> [Supplied text]:
---------------
Stefan Hecht at Humboldt-Universität zu Berlin outlines how light-based technologies will spark innovation in material science and nanotechnology
The emergence of life and our existence is inevitably bound to the sun as the prime energy source for our planet. Photosynthesis provides the basis for the continuous production of biomass, which has been converted over the course of a long time into fossil fuels that mankind is burning in a historically rather short time. Besides serving as the energy source, light is the ideal means to transfer, process, and store information. This is due to the fact that the speed of light is unparalleled and the achievable resolution, both in time and space, and is superior to other physical and chemical stimuli.
Technological breakthroughs, such as the advent of photography and photolithography – the mother of all current computer chips – as well as optical data storage media, photonic devices, and high-precision instruments, are clearly linked to the development of modern light sources and optics. If one considers, for example only the most recently awarded Nobel prizes, light can be considered as the central theme – from the realisation of light-emitting diodes, to the development of super-resolution microscopy and the creation of light-driven molecular machines. Without a doubt, light plays a key role in today’s science and technology and will continue to impact future research and applications. This has also been realised and advocated by UNESCO in their 2015 “Year of Light and Light-based Technologies”.
Light as remote control
Convinced of the importance of light as a driver for future innovation in materials research, our Laboratory of Organic Chemistry and Functional Materials at Humboldt-Universität zu Berlin is developing new methods to remotely, yet precisely, control materials’ properties and device function with light. Within the framework of the “Light4Function” Project, funded by the European Research Council, our team is investigating the use of light as a trigger to control where and when chemical reactions and physical processes take place. Over the past decade, we have acquired unique expertise in the design of photoswitchable molecules and their use in functional systems. In analogy to Robert Louis Stevenson’s famous novel, photoswitches adopt two distinct forms, which can behave very differently, similar to Dr Jekyll and Mr Hyde. The unique feature is that they can readily be interconverted by light and hence, they are a great tool to exploit.
---------------
[Saved entries]
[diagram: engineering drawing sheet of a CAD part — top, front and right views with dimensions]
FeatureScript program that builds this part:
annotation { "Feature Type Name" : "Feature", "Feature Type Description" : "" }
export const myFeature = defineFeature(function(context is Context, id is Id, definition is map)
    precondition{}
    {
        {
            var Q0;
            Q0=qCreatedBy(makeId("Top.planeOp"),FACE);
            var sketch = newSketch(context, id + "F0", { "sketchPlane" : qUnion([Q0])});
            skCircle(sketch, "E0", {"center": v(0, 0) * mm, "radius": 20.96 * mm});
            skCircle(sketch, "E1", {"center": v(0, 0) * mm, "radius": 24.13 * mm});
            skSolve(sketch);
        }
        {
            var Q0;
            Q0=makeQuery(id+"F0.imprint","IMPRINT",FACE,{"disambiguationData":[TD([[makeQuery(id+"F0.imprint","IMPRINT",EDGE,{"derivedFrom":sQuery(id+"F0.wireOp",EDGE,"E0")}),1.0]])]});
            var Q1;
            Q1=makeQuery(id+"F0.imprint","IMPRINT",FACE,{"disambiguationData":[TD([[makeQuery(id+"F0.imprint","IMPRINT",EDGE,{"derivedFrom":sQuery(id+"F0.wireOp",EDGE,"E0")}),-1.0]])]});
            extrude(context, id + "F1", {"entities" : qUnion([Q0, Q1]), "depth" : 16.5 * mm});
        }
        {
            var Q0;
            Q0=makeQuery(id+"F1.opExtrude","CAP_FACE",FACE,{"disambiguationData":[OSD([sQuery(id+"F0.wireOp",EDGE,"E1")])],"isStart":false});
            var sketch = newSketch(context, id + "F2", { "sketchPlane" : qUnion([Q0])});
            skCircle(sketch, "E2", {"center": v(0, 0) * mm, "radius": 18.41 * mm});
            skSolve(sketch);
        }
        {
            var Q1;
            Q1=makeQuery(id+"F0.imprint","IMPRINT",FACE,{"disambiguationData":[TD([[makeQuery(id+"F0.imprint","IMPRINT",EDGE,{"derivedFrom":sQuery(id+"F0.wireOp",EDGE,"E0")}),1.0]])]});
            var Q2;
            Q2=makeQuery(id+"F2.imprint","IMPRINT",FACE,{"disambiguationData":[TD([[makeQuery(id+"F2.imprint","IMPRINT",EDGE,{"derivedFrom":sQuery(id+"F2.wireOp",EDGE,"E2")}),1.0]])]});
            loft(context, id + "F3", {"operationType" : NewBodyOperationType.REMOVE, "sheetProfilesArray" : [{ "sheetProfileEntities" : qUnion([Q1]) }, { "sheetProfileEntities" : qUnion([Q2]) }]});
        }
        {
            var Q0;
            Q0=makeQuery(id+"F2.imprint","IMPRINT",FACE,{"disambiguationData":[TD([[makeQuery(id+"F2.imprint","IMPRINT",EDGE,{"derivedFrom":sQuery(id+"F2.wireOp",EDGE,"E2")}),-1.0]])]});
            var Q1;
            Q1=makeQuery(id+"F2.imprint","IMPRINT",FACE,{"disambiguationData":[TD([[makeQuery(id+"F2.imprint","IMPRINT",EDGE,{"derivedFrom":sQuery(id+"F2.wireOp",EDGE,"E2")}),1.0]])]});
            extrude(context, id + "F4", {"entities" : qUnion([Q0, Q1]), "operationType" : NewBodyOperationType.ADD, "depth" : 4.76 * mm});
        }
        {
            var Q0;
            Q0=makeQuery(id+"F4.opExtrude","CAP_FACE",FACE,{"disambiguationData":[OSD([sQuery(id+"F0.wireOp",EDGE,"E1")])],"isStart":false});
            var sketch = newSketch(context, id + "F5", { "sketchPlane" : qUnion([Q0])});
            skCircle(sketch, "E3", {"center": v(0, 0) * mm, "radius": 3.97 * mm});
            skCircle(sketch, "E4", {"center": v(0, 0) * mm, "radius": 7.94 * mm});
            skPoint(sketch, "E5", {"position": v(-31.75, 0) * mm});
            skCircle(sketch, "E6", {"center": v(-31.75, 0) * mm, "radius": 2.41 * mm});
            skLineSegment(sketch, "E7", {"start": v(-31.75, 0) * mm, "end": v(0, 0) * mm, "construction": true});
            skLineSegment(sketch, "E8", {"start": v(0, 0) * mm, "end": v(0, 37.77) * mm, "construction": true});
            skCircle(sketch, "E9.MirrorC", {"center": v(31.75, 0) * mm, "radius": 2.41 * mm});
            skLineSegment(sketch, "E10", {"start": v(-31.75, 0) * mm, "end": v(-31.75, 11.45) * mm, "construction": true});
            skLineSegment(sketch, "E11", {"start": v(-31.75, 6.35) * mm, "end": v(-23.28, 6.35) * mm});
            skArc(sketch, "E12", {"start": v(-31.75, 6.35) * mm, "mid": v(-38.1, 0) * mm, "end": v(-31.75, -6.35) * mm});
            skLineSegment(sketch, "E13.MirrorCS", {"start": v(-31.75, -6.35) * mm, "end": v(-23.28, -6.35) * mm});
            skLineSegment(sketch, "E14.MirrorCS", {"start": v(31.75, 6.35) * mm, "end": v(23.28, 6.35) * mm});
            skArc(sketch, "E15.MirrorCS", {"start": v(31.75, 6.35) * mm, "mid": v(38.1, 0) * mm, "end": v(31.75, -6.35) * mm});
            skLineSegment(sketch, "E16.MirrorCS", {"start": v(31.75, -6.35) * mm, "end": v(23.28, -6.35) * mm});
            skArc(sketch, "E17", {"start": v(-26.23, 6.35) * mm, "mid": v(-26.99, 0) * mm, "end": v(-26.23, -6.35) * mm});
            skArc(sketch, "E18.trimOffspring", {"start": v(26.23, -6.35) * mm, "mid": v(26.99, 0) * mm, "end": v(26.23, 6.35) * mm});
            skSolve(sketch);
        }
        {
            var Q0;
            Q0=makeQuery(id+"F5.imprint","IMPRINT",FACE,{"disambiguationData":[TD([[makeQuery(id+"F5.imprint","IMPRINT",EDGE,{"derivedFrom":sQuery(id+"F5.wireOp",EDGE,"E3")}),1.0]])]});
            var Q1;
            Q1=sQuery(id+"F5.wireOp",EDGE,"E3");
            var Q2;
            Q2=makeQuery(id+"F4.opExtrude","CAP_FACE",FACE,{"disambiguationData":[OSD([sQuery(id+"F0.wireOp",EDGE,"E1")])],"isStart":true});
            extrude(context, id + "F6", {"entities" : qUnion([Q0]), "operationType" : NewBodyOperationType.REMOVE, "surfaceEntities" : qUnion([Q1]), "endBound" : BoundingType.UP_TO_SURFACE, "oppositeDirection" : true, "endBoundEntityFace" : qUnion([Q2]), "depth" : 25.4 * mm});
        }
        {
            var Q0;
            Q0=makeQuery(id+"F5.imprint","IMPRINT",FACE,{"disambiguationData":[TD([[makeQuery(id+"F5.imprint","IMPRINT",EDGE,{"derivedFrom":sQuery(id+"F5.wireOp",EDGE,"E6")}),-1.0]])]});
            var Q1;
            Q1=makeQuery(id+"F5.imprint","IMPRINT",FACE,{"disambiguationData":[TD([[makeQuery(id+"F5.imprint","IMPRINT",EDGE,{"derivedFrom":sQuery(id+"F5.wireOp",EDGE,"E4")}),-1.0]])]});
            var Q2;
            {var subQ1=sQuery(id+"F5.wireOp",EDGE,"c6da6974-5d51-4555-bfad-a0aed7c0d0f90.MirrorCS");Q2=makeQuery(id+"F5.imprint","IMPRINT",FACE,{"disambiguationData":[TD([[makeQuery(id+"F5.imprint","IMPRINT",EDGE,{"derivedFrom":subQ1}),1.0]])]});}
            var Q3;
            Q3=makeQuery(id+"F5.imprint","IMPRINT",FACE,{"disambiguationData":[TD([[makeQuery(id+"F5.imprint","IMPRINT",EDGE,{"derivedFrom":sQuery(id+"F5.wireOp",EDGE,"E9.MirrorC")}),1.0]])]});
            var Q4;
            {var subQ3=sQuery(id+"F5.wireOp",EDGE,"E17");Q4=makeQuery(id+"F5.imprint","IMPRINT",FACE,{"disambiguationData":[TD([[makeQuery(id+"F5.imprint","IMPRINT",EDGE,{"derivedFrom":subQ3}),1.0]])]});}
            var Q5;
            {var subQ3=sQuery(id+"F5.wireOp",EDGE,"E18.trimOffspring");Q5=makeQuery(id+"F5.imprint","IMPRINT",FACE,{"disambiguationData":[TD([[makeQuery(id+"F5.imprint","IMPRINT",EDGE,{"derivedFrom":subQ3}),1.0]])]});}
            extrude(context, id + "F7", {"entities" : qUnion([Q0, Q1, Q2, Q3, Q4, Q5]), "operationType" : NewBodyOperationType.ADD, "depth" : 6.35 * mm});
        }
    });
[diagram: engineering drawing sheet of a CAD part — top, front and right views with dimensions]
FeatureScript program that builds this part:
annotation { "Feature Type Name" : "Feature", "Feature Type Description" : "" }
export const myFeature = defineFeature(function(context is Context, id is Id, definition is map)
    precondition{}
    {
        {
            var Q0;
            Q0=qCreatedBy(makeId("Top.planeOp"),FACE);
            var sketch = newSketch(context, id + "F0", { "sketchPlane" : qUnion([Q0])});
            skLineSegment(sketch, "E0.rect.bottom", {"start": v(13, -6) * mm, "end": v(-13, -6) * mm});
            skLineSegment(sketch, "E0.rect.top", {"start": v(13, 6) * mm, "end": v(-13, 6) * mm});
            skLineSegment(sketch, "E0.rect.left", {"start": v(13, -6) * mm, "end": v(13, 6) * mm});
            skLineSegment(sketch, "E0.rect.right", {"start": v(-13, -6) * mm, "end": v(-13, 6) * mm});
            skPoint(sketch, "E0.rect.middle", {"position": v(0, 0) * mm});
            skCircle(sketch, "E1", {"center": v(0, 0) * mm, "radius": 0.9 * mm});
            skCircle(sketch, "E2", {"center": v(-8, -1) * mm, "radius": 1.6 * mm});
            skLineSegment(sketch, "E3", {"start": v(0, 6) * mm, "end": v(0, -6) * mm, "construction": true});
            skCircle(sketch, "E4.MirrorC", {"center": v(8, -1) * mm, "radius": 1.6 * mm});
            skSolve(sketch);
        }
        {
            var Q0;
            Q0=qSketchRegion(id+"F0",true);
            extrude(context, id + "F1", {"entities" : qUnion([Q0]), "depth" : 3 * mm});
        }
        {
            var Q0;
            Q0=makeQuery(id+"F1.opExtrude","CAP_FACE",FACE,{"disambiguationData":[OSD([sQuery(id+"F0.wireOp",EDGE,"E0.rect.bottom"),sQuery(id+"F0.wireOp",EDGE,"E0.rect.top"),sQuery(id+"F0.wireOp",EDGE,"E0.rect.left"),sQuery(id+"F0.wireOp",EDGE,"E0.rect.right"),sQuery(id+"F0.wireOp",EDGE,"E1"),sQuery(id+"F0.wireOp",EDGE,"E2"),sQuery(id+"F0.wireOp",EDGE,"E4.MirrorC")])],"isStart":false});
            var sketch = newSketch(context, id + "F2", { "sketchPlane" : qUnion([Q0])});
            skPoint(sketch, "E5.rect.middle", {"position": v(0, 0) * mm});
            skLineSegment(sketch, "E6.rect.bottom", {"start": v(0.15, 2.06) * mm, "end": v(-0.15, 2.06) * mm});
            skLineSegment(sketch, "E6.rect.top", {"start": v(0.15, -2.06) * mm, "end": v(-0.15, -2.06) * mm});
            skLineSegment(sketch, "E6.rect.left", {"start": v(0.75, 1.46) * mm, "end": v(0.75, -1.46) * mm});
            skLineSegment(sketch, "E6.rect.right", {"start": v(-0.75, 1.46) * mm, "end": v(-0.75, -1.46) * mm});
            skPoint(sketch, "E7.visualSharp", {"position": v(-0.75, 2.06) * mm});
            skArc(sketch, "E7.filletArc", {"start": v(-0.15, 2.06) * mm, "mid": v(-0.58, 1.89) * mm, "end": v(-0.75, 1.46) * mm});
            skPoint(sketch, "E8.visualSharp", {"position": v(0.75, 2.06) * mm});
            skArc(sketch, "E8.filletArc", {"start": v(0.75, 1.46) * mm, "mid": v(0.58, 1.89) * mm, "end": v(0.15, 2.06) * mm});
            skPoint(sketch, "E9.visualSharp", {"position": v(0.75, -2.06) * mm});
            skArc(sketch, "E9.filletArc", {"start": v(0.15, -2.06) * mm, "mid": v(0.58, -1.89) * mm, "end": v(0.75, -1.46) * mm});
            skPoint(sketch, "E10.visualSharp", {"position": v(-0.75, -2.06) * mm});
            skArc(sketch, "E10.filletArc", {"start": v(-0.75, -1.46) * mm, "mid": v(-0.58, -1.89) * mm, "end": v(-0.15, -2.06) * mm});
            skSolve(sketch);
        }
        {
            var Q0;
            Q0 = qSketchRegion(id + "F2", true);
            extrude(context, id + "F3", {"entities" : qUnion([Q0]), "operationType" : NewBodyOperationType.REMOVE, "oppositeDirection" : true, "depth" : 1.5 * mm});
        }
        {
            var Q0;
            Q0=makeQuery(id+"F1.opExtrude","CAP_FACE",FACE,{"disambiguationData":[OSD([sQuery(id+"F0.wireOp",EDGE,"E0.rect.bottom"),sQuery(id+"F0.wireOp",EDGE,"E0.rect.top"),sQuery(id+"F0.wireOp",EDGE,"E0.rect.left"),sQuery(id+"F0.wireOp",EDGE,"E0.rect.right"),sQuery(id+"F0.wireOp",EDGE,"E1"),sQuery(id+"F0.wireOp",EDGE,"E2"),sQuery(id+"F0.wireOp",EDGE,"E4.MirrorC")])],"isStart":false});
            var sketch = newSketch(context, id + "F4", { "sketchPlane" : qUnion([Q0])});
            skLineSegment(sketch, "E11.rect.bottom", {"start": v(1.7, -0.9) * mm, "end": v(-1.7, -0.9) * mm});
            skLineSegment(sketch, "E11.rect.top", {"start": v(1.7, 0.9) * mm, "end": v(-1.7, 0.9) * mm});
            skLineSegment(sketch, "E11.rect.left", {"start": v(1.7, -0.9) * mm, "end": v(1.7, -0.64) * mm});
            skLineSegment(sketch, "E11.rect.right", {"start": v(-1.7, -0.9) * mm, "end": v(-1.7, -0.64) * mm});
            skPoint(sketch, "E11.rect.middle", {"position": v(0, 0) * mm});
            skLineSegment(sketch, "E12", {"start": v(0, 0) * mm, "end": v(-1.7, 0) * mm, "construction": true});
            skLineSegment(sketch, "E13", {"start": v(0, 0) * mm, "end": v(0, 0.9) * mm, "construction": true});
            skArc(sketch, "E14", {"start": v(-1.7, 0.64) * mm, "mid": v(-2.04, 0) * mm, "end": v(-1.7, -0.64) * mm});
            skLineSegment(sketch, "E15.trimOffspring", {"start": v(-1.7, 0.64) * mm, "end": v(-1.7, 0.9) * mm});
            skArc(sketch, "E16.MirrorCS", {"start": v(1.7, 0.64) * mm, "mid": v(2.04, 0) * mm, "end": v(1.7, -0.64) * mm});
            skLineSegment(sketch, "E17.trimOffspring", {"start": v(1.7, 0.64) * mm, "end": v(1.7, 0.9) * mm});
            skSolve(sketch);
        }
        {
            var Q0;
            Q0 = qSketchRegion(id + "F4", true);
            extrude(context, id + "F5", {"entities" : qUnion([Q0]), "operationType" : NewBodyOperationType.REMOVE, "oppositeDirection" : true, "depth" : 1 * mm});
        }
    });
---------------
> [Activity list]:
1. Answer these questions from the text on light-based technologies:
(a) What name did UNESCO give to its 2015 year?
(b) Which body funds the "Light4Function" Project?
(c) What does the text call photolithography?
2. Carry on the text about light-based technologies, beginning right after its final sentence.

> [Responses by item number]:
1.
(a) The "Year of Light and Light-based Technologies."
(b) The European Research Council.
(c) The mother of all current computer chips.

2.
Our work primarily involves fundamental research on designing, understanding and optimising these photoswitches. For example, we have significantly improved light-induced switching by rendering it more efficient and very reliable. The robustness of the switching process is particularly relevant in optical devices that require many switching operations without failure. In addition, we have developed various approaches to operate our switches using long-wavelength visible light. This aspect is important in the context of emerging light-induced therapies, particularly photopharmacology, since red light can more deeply penetrate tissue.
Beyond investigating photoswitches and unravelling the underlying relationship between their chemical structure and light-induced switching behaviour, our team is going one step further by putting our molecules to use. Being chemists, it is not surprising that we started by trying to control chemical connections – in other words, the process of bond-making. Just recently, we have reported on polymeric materials that allow for damage healing, as well as reversible glueing simply by exposure to (sun)light (see Figure below). In addition to controlling chemistry with light, we could integrate our photoswitches into organic the thin film transistors, which are at the heart of electronic devices like mobile phones and computers. In a fruitful collaboration with Professor Paolo Samori at the University of Strasbourg we fabricated flexible and light-weight optical memories with high storage density, low volatility (little data loss over time), and fast response. As a result, we can turn the transistor on and off at the speed of light.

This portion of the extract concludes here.